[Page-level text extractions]
=== Begin Enclosure ===

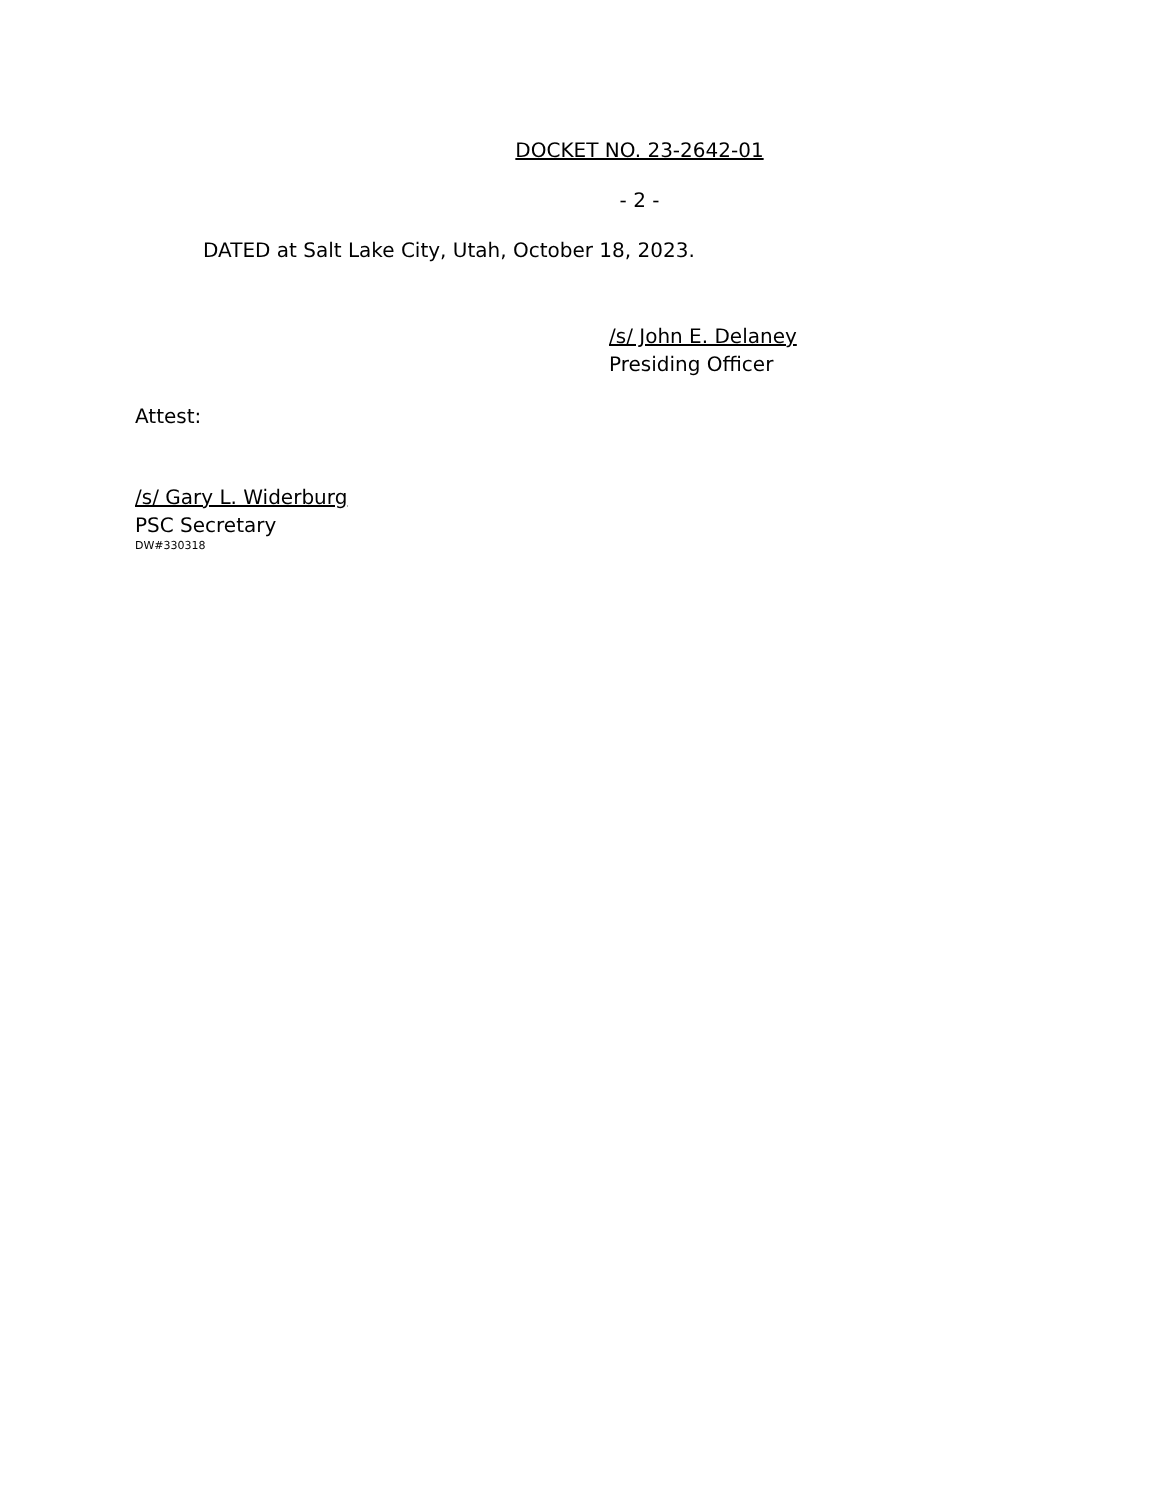DOCKET NO. 23-2642-01
- 2 -
DATED at Salt Lake City, Utah, October 18, 2023.
/s/ John E. Delaney
Presiding Officer
Attest:
/s/ Gary L. Widerburg
PSC Secretary
DW#330318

=== End Enclosure ===

### WHAT THE TASK ASKS
From the first record above to the last, output each one exactly and omit the pictures.

### SOLUTION FOR THIS TASK
DOCKET NO. 23-2642-01
- 2 -
DATED at Salt Lake City, Utah, October 18, 2023.
/s/ John E. Delaney
Presiding Officer
Attest:
/s/ Gary L. Widerburg
PSC Secretary
DW#330318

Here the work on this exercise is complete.